* _Assigned task_
All of the data must be written out verbatim, with pictures excluded.

* _Electronic design automation data_
------------------------------------------------------------------------

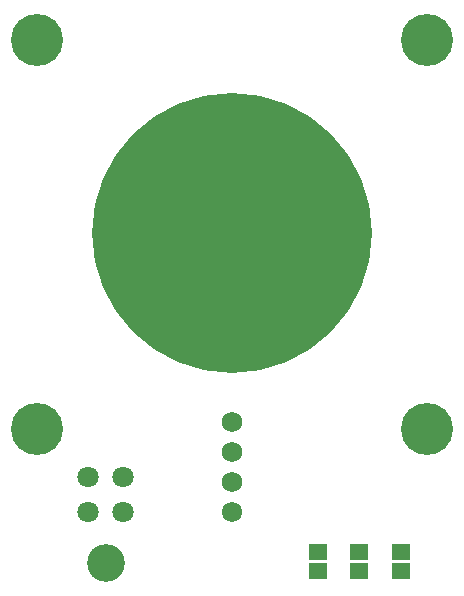
<source format=gts>
G04*
G04 #@! TF.GenerationSoftware,Altium Limited,Altium Designer,18.1.11 (251)*
G04*
G04 Layer_Color=8388736*
%FSLAX25Y25*%
%MOIN*%
G70*
G01*
G75*
%ADD13R,0.06312X0.05721*%
%ADD14C,0.12611*%
%ADD15C,0.07099*%
%ADD16C,0.17335*%
%ADD17C,0.93320*%
%ADD18C,0.06800*%
%ADD19C,0.06784*%
D13*
X274016Y119587D02*
D03*
Y126083D02*
D03*
X287795Y119587D02*
D03*
Y126083D02*
D03*
X301575Y119587D02*
D03*
Y126083D02*
D03*
D14*
X203150Y122441D02*
D03*
D15*
X197244Y151181D02*
D03*
X209055D02*
D03*
X197244Y139370D02*
D03*
X209055D02*
D03*
D16*
X180315Y296850D02*
D03*
Y166929D02*
D03*
X310236Y296850D02*
D03*
Y166929D02*
D03*
D17*
X245276Y232362D02*
D03*
D18*
Y169370D02*
D03*
Y159370D02*
D03*
Y149370D02*
D03*
D19*
Y139370D02*
D03*
M02*

</source>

------------------------------------------------------------------------

* _Solution_
<source format=gts>
G04*
G04 #@! TF.GenerationSoftware,Altium Limited,Altium Designer,18.1.11 (251)*
G04*
G04 Layer_Color=8388736*
%FSLAX25Y25*%
%MOIN*%
G70*
G01*
G75*
%ADD13R,0.06312X0.05721*%
%ADD14C,0.12611*%
%ADD15C,0.07099*%
%ADD16C,0.17335*%
%ADD17C,0.93320*%
%ADD18C,0.06800*%
%ADD19C,0.06784*%
D13*
X274016Y119587D02*
D03*
Y126083D02*
D03*
X287795Y119587D02*
D03*
Y126083D02*
D03*
X301575Y119587D02*
D03*
Y126083D02*
D03*
D14*
X203150Y122441D02*
D03*
D15*
X197244Y151181D02*
D03*
X209055D02*
D03*
X197244Y139370D02*
D03*
X209055D02*
D03*
D16*
X180315Y296850D02*
D03*
Y166929D02*
D03*
X310236Y296850D02*
D03*
Y166929D02*
D03*
D17*
X245276Y232362D02*
D03*
D18*
Y169370D02*
D03*
Y159370D02*
D03*
Y149370D02*
D03*
D19*
Y139370D02*
D03*
M02*

</source>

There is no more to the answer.